_Your task_
Repeat every entry word for word. Images do not belong in the copy.

_ _ _ _ _

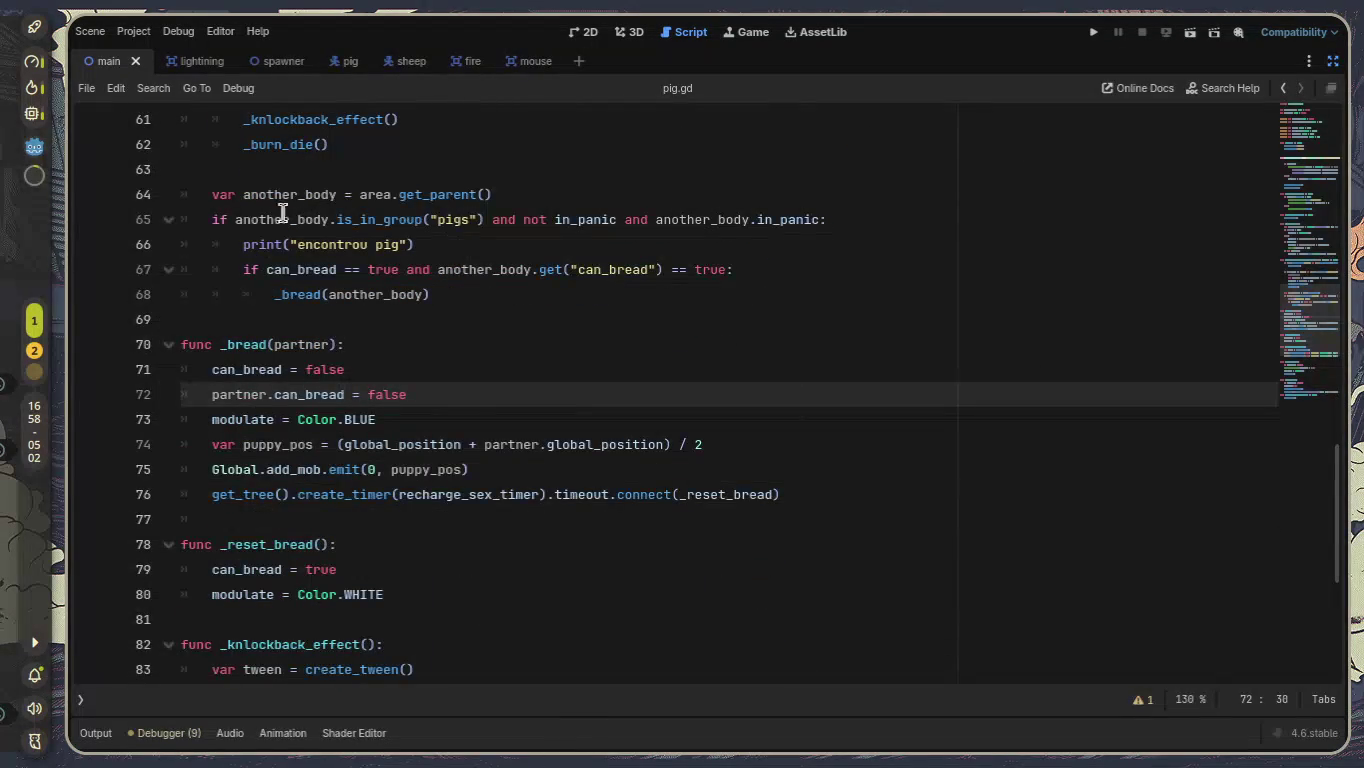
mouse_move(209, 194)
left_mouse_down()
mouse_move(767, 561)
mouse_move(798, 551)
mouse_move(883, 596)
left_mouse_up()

_ _ _ _ _

_Solution for this problem_
mouse_move(209, 194)
left_mouse_down()
mouse_move(767, 561)
mouse_move(798, 551)
mouse_move(883, 596)
left_mouse_up()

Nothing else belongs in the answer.